In a first for Brazilian Day, the Brazil Human Rights Fund and the Elas Fund will bring the campaign “Brazil against violence” to one of New York’s largest street festivals of the year, with the goal of publicizing the two foundations’ work to confront current violations through support for civil society organizations who defend human rights throughout the country. The campaign is supported by the Ford Foundation.
The participation in this 31st edition of the festival, to be held on September 6, the Sunday right before Labor Day in the United States, also hopes to win over those present to support the campaign.
Created in 1984 on 46th Street, known as Little Brazil, Brazilian Day brings together an audience made up of Brazilians living throughout the United States as well as admirers of our country’s culture. During the huge party, they celebrate the independence of Brazil, listen to music, dance and can taste some of the foods they miss the most.
Brazilian Day is co-sponsored by businessman João de Matos, the newspaper The Brasilians and André Dias, special projects director at TV Globo. It averages around 1.5 million people a year, gathering on 6th Avenue from 43rd Street to Central Park, along with Little Brazil.
This year, shows will include the country singer and songwriter Paula Fernandes and the romantic singer Fábio Júnior. There will also be a commemoration of 30 years of axé music, with performances by the percussion group Olodum and singer Durval Lelys, former vocalist of the band Asa de Águia.
Along with music and contact with Brazilian culture, festival atendrees will have the opportunity this year to contribute to mobilizations for the rights of all. Volunteers from the Brazil Fund and Elas will circulate through the crowd to explain the work done by the organizations they support and the forms of collaboration. Those interested in knowing more can visit a stand located between 46th and 47th Street.
Unacceptable numbers show the need for mobilization against the different forms of violence that currently occur.
Among these numbers is the percentage of youth and blacks murdered in Brazil. In 2012, 30,000 of the 56,000 people murdered were between the ages of 15 and 29. Of those, 77% were black.
Violence is a daily reality for Brazilian women, too. According to “Brazilian women in public and private spaces”, a publication from 2011, five women are assaulted every two minutes in the country, and one in every five women is considered to have suffered some type of violence from men, acquainted or not. The partner (husband or boyfriend) is responsible for more than 80% of the related cases.
Brazil Human Rights Fund
Created by respected activists and academics, the Brazil Fund began its activities in 2006 as a private non-profit foundation. It has been responsible for directing R$ 11.7 million to around 300 projects throughout the country by way of its nine annual and five specially-themed funding rounds. It holds training workshops for project representatives and human rights network members and carries out visits to monitor progress in every region of Brazil.

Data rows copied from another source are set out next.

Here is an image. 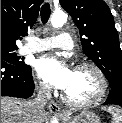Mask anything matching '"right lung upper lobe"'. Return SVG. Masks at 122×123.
Listing matches in <instances>:
<instances>
[{"label": "right lung upper lobe", "instance_id": "cb5924a9", "mask_svg": "<svg viewBox=\"0 0 122 123\" xmlns=\"http://www.w3.org/2000/svg\"><path fill=\"white\" fill-rule=\"evenodd\" d=\"M43 0H1V49H18L16 40L26 36L37 20Z\"/></svg>", "mask_w": 122, "mask_h": 123}]
</instances>
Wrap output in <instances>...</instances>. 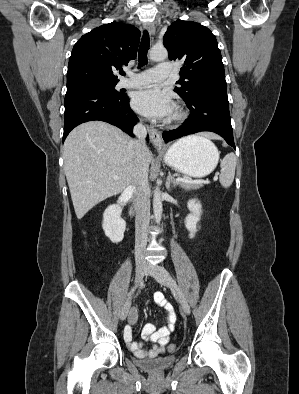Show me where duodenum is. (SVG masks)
Returning a JSON list of instances; mask_svg holds the SVG:
<instances>
[{
	"label": "duodenum",
	"instance_id": "obj_1",
	"mask_svg": "<svg viewBox=\"0 0 299 394\" xmlns=\"http://www.w3.org/2000/svg\"><path fill=\"white\" fill-rule=\"evenodd\" d=\"M134 191H135L134 187L132 186L127 187L120 195L117 201L118 205L120 207H124L126 203L130 200V198L133 196Z\"/></svg>",
	"mask_w": 299,
	"mask_h": 394
}]
</instances>
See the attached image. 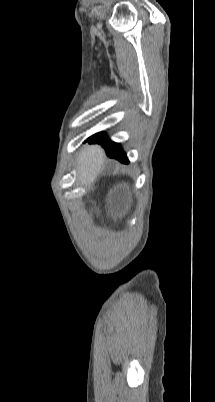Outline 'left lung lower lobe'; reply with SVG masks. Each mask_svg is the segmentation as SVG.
Wrapping results in <instances>:
<instances>
[{
	"label": "left lung lower lobe",
	"instance_id": "0a47b994",
	"mask_svg": "<svg viewBox=\"0 0 215 402\" xmlns=\"http://www.w3.org/2000/svg\"><path fill=\"white\" fill-rule=\"evenodd\" d=\"M86 141L89 143H98L103 146L106 151V154L110 158H115L123 163H128V158L126 157L125 152L122 150L120 144L111 141L104 132L97 133L91 137H89Z\"/></svg>",
	"mask_w": 215,
	"mask_h": 402
}]
</instances>
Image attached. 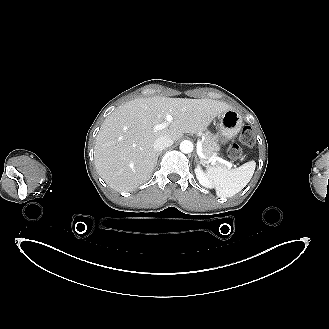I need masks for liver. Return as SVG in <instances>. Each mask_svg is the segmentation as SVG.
<instances>
[{
	"mask_svg": "<svg viewBox=\"0 0 329 329\" xmlns=\"http://www.w3.org/2000/svg\"><path fill=\"white\" fill-rule=\"evenodd\" d=\"M233 109L212 99L151 97L138 98L118 106L101 125L94 150L95 167L108 186L117 191H133L147 182L156 166L154 142L161 136L173 141L184 133L196 134L211 121ZM173 121L169 128L153 127Z\"/></svg>",
	"mask_w": 329,
	"mask_h": 329,
	"instance_id": "6515ba94",
	"label": "liver"
}]
</instances>
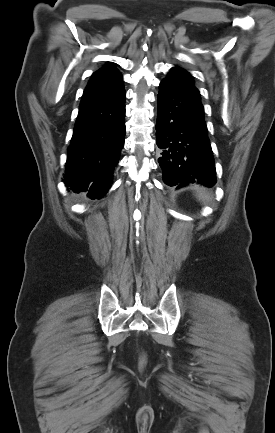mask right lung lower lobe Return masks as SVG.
I'll list each match as a JSON object with an SVG mask.
<instances>
[{
  "instance_id": "right-lung-lower-lobe-1",
  "label": "right lung lower lobe",
  "mask_w": 275,
  "mask_h": 433,
  "mask_svg": "<svg viewBox=\"0 0 275 433\" xmlns=\"http://www.w3.org/2000/svg\"><path fill=\"white\" fill-rule=\"evenodd\" d=\"M125 132L123 82L84 92L68 148L65 185L102 198L110 188Z\"/></svg>"
}]
</instances>
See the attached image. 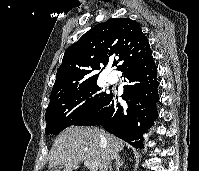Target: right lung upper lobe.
Segmentation results:
<instances>
[{"instance_id": "right-lung-upper-lobe-1", "label": "right lung upper lobe", "mask_w": 199, "mask_h": 171, "mask_svg": "<svg viewBox=\"0 0 199 171\" xmlns=\"http://www.w3.org/2000/svg\"><path fill=\"white\" fill-rule=\"evenodd\" d=\"M151 56L147 37L139 24L130 18H114L97 24L75 44L68 47L57 70L49 105L95 82L97 70H103L109 59L123 71Z\"/></svg>"}]
</instances>
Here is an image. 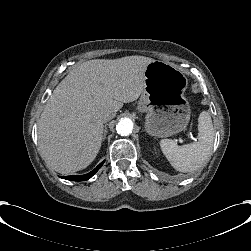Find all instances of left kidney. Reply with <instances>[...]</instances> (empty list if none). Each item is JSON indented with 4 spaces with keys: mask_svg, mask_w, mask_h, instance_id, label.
Here are the masks:
<instances>
[{
    "mask_svg": "<svg viewBox=\"0 0 251 251\" xmlns=\"http://www.w3.org/2000/svg\"><path fill=\"white\" fill-rule=\"evenodd\" d=\"M153 151H154V154L157 156V157H160V151L159 149L156 147V146H153Z\"/></svg>",
    "mask_w": 251,
    "mask_h": 251,
    "instance_id": "5707ae66",
    "label": "left kidney"
}]
</instances>
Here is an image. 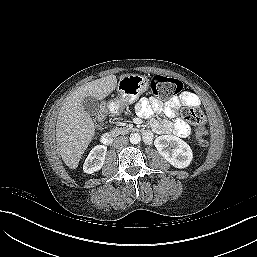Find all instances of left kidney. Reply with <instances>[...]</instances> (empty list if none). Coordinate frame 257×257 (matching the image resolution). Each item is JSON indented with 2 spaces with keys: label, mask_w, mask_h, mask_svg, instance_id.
<instances>
[{
  "label": "left kidney",
  "mask_w": 257,
  "mask_h": 257,
  "mask_svg": "<svg viewBox=\"0 0 257 257\" xmlns=\"http://www.w3.org/2000/svg\"><path fill=\"white\" fill-rule=\"evenodd\" d=\"M159 154L176 168L189 166L193 159L190 146L182 139L173 135H161L154 141Z\"/></svg>",
  "instance_id": "1"
}]
</instances>
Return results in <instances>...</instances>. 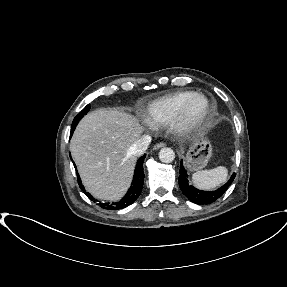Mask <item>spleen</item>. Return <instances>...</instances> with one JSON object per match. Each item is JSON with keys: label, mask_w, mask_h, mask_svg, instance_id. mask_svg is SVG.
<instances>
[{"label": "spleen", "mask_w": 287, "mask_h": 287, "mask_svg": "<svg viewBox=\"0 0 287 287\" xmlns=\"http://www.w3.org/2000/svg\"><path fill=\"white\" fill-rule=\"evenodd\" d=\"M228 170L224 166H218L210 170H200L192 175L195 186L203 190H211L227 179Z\"/></svg>", "instance_id": "spleen-1"}]
</instances>
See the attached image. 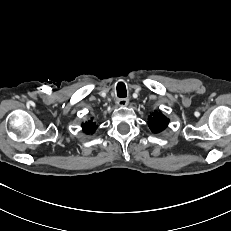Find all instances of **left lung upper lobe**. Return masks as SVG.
<instances>
[{
  "label": "left lung upper lobe",
  "instance_id": "1",
  "mask_svg": "<svg viewBox=\"0 0 231 231\" xmlns=\"http://www.w3.org/2000/svg\"><path fill=\"white\" fill-rule=\"evenodd\" d=\"M169 123V119L165 117L161 112L152 113L151 116H149L148 125L152 132L159 133L162 130H164Z\"/></svg>",
  "mask_w": 231,
  "mask_h": 231
}]
</instances>
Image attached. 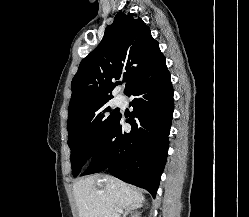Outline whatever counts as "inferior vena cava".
Instances as JSON below:
<instances>
[{
    "mask_svg": "<svg viewBox=\"0 0 249 217\" xmlns=\"http://www.w3.org/2000/svg\"><path fill=\"white\" fill-rule=\"evenodd\" d=\"M121 209L119 207L115 208V211L113 213V217H120Z\"/></svg>",
    "mask_w": 249,
    "mask_h": 217,
    "instance_id": "inferior-vena-cava-1",
    "label": "inferior vena cava"
}]
</instances>
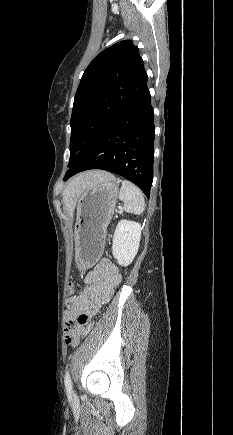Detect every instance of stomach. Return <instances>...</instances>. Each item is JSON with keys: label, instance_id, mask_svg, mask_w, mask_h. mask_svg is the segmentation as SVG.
<instances>
[{"label": "stomach", "instance_id": "1", "mask_svg": "<svg viewBox=\"0 0 233 435\" xmlns=\"http://www.w3.org/2000/svg\"><path fill=\"white\" fill-rule=\"evenodd\" d=\"M118 190L117 179L109 174L100 183L86 189L77 201L74 241L75 261L80 271L90 269L101 257Z\"/></svg>", "mask_w": 233, "mask_h": 435}]
</instances>
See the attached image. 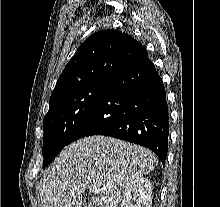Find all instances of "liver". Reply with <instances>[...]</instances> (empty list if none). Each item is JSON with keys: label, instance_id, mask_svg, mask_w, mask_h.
Segmentation results:
<instances>
[{"label": "liver", "instance_id": "liver-1", "mask_svg": "<svg viewBox=\"0 0 220 207\" xmlns=\"http://www.w3.org/2000/svg\"><path fill=\"white\" fill-rule=\"evenodd\" d=\"M150 150L106 136H88L65 147L40 181L41 207H81L96 187L91 207H118L128 187L157 166Z\"/></svg>", "mask_w": 220, "mask_h": 207}]
</instances>
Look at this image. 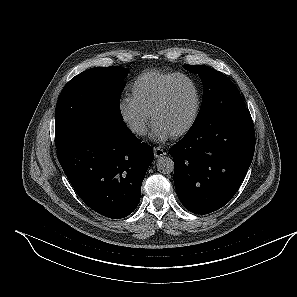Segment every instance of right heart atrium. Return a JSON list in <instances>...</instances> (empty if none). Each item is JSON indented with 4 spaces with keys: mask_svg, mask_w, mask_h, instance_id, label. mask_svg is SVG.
Returning a JSON list of instances; mask_svg holds the SVG:
<instances>
[{
    "mask_svg": "<svg viewBox=\"0 0 297 297\" xmlns=\"http://www.w3.org/2000/svg\"><path fill=\"white\" fill-rule=\"evenodd\" d=\"M118 113L128 131L136 137L146 134L149 117L130 97H124L118 104Z\"/></svg>",
    "mask_w": 297,
    "mask_h": 297,
    "instance_id": "1",
    "label": "right heart atrium"
}]
</instances>
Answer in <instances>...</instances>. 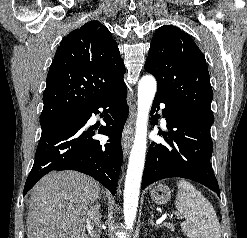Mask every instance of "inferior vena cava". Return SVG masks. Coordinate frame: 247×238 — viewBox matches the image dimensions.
<instances>
[{"label": "inferior vena cava", "instance_id": "obj_1", "mask_svg": "<svg viewBox=\"0 0 247 238\" xmlns=\"http://www.w3.org/2000/svg\"><path fill=\"white\" fill-rule=\"evenodd\" d=\"M100 206L98 204L92 206L86 218L87 229L94 232L95 236H100L101 234V214L99 213Z\"/></svg>", "mask_w": 247, "mask_h": 238}]
</instances>
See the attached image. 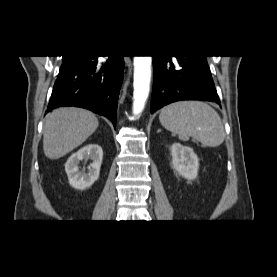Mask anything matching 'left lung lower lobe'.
Listing matches in <instances>:
<instances>
[{"mask_svg": "<svg viewBox=\"0 0 277 277\" xmlns=\"http://www.w3.org/2000/svg\"><path fill=\"white\" fill-rule=\"evenodd\" d=\"M151 113L179 100L220 104L206 56H153Z\"/></svg>", "mask_w": 277, "mask_h": 277, "instance_id": "1", "label": "left lung lower lobe"}]
</instances>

Its mission is to contribute to the realization of human rights in the country, building innovative and sustainable mechanisms that can channel resources toward strengthening civil society organizations and develop social justice philanthropy.
Launched in 2000, the Elas Fund is the only foundation of its kind that focuses exclusively on the promotion of the rights of young and adult women in Brazil, and was the first social justice foundation in the country. It mobilizes and invests resources in initiatives that empower women, with the view that they are the main agents of societal transformation.
It has already supported 320 women’s groups throughout every region of Brazil, by way of 19 special funding rounds. It has invested R$ 7.4 million — R$ 6 million in donations and the rest in capacity building for the organizations and groups supported. It supports groups that promote economic independence; entrepreneurship; access to education; prevention of violence against women and girls; the defense of rights; access to health care; the inclusion of new information technologies; art and culture; the preservation of the environment and biodiversity; respect for ethnic, racial, sexual and generational diversity; and access to sports.
Along with financial support, it also accompanies the actions and activities of these groups.